> _What is needed_: Each line below should be written out again without any change.
+++ Data records +++
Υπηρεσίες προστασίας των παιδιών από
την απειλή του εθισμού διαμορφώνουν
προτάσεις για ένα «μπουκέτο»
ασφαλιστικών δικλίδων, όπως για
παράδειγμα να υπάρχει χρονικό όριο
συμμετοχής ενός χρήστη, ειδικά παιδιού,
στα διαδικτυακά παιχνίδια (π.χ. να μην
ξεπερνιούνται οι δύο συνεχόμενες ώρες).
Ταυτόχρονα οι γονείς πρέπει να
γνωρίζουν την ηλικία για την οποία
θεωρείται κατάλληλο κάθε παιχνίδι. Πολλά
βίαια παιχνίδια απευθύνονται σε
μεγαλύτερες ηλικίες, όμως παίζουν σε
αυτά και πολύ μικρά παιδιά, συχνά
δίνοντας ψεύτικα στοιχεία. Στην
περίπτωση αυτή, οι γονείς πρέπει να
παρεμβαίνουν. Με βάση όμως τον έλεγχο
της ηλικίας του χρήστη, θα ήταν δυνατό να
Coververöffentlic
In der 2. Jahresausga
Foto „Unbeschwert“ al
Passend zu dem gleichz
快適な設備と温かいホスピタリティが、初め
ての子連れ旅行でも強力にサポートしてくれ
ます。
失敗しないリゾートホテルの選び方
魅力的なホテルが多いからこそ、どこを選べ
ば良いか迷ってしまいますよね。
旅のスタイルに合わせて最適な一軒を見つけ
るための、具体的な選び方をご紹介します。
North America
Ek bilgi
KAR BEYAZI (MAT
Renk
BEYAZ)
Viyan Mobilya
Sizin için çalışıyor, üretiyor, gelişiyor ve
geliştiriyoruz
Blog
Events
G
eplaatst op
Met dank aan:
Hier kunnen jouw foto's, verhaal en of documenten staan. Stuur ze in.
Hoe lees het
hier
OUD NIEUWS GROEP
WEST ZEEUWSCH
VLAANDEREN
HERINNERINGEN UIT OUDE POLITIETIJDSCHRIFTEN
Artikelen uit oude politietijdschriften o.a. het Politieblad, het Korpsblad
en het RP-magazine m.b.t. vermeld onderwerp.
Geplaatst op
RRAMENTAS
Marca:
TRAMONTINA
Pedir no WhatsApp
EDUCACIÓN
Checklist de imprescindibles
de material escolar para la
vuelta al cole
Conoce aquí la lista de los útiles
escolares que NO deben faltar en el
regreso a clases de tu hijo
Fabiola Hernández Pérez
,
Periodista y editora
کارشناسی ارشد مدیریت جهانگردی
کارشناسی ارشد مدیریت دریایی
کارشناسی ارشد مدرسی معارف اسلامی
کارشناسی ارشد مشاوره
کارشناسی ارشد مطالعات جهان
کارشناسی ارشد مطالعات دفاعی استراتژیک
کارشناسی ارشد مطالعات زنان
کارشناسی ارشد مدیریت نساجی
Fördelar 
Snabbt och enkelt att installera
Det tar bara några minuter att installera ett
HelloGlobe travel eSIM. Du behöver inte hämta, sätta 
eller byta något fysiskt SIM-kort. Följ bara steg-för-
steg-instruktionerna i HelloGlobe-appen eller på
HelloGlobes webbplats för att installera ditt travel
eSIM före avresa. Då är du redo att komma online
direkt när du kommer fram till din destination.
+++
> _Written solution_:
Υπηρεσίες προστασίας των παιδιών από
την απειλή του εθισμού διαμορφώνουν
προτάσεις για ένα «μπουκέτο»
ασφαλιστικών δικλίδων, όπως για
παράδειγμα να υπάρχει χρονικό όριο
συμμετοχής ενός χρήστη, ειδικά παιδιού,
στα διαδικτυακά παιχνίδια (π.χ. να μην
ξεπερνιούνται οι δύο συνεχόμενες ώρες).
Ταυτόχρονα οι γονείς πρέπει να
γνωρίζουν την ηλικία για την οποία
θεωρείται κατάλληλο κάθε παιχνίδι. Πολλά
βίαια παιχνίδια απευθύνονται σε
μεγαλύτερες ηλικίες, όμως παίζουν σε
αυτά και πολύ μικρά παιδιά, συχνά
δίνοντας ψεύτικα στοιχεία. Στην
περίπτωση αυτή, οι γονείς πρέπει να
παρεμβαίνουν. Με βάση όμως τον έλεγχο
της ηλικίας του χρήστη, θα ήταν δυνατό να
Coververöffentlic
In der 2. Jahresausga
Foto „Unbeschwert“ al
Passend zu dem gleichz
快適な設備と温かいホスピタリティが、初め
ての子連れ旅行でも強力にサポートしてくれ
ます。
失敗しないリゾートホテルの選び方
魅力的なホテルが多いからこそ、どこを選べ
ば良いか迷ってしまいますよね。
旅のスタイルに合わせて最適な一軒を見つけ
るための、具体的な選び方をご紹介します。
North America
Ek bilgi
KAR BEYAZI (MAT
Renk
BEYAZ)
Viyan Mobilya
Sizin için çalışıyor, üretiyor, gelişiyor ve
geliştiriyoruz
Blog
Events
G
eplaatst op
Met dank aan:
Hier kunnen jouw foto's, verhaal en of documenten staan. Stuur ze in.
Hoe lees het
hier
OUD NIEUWS GROEP
WEST ZEEUWSCH
VLAANDEREN
HERINNERINGEN UIT OUDE POLITIETIJDSCHRIFTEN
Artikelen uit oude politietijdschriften o.a. het Politieblad, het Korpsblad
en het RP-magazine m.b.t. vermeld onderwerp.
Geplaatst op
RRAMENTAS
Marca:
TRAMONTINA
Pedir no WhatsApp
EDUCACIÓN
Checklist de imprescindibles
de material escolar para la
vuelta al cole
Conoce aquí la lista de los útiles
escolares que NO deben faltar en el
regreso a clases de tu hijo
Fabiola Hernández Pérez
,
Periodista y editora
کارشناسی ارشد مدیریت جهانگردی
کارشناسی ارشد مدیریت دریایی
کارشناسی ارشد مدرسی معارف اسلامی
کارشناسی ارشد مشاوره
کارشناسی ارشد مطالعات جهان
کارشناسی ارشد مطالعات دفاعی استراتژیک
کارشناسی ارشد مطالعات زنان
کارشناسی ارشد مدیریت نساجی
Fördelar 
Snabbt och enkelt att installera
Det tar bara några minuter att installera ett
HelloGlobe travel eSIM. Du behöver inte hämta, sätta 
eller byta något fysiskt SIM-kort. Följ bara steg-för-
steg-instruktionerna i HelloGlobe-appen eller på
HelloGlobes webbplats för att installera ditt travel
eSIM före avresa. Då är du redo att komma online
direkt när du kommer fram till din destination.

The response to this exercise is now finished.